Annika laughed then watched him, wanting every moment to last through forever. “So, what are we now?” she asked and he glanced down at her, his expression inscrutable.
“We don’t need to talk about this,” he rumbled.
“We do,” she insisted. “I need to quantify the variables.” She continued when he didn’t answer. “Not friends, because of the sex. Not lovers, at least not anymore, although we probably weren’t, by your definition. Acquaintances? Pen pals?” She was trying to make a joke but just asking the question made her tear up.
They got on the train and Thom pulled her into his embrace. He was warm and solid and she closed her eyes, knowing he’d feel her tears when they soaked through his T-shirt. “Still lovers,” he murmured, his voice deeper than usual. “Always lovers.”
But not in love.
She squeezed her eyes tightly shut and held onto him, halfway wishing the train would get stuck or time would stop, even though she knew that made no sense.
“How long until the risk of rebound is over?” she asked finally.
“Everyone differs.” She felt him shrug. “Maybe they even differ with each relationship.”
“Best case.”
“Sixty days,” he said immediately and with such conviction that she pulled back to look at him. There was a twinkle in his eyes.
“You just made that up.”
“You like deadlines and parameters.”
“That’s true. I do.”
“Must be your scientific side,” he said and pulled her close again. She leaned her cheek against his chest and listened to the steady rhythm of his heart, counting the beats until they were parted and wishing they never would be.
That night, they touched each other in silence, slowly and sweetly, making every caress last.
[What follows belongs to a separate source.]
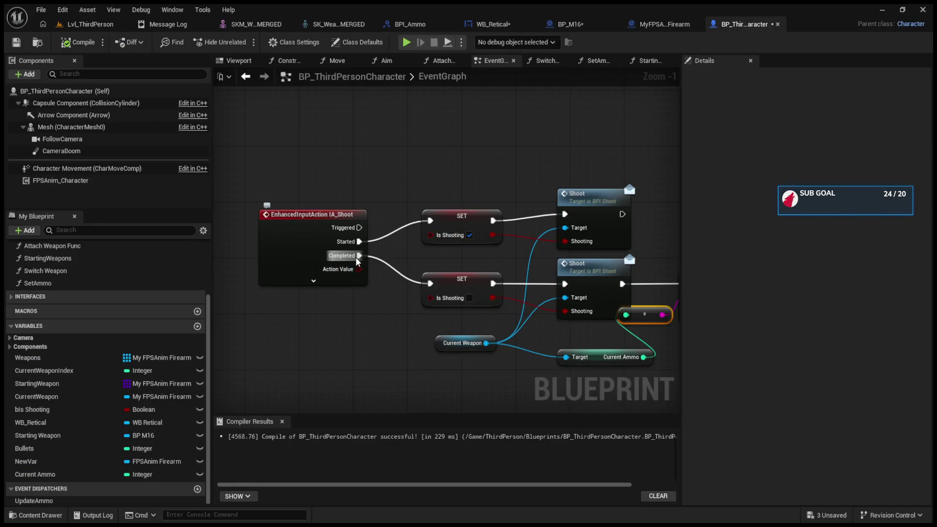
click(359, 285)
It wasn’t sex. It was making love and Annika knew she wasn’t alone in that awareness. Afterward, they stayed wrapped around each other, watching the hue of the sky darken.
“I don’t want to go,” she whispered, blinking back her tears.
“But you have to,” Thom said with a conviction she wished she could share. He drew the hair away from her shoulder with a gentle fingertip then kissed her shoulder. “But don’t go anywhere yet.”
All too soon, his heat was gone as he took Cerberus for her walk.
Annika let her tears flow and then she began to work out her plan. Being on the opposite side of the country from Thom was a problem she definitely had to solve. She was still in bed when Thom came back and made love to her one last time.
How could it keep getting sweeter and more potent?
* * *
The project had all cometo an end too quickly. Thom could hardly believe that it had been almost two weeks since Annika had knocked at the apartment door. He never would have imagined that he could want a woman so much and so often, that his heart could so readily be stolen away. It had happened too quickly for him to trust in whatever he was feeling.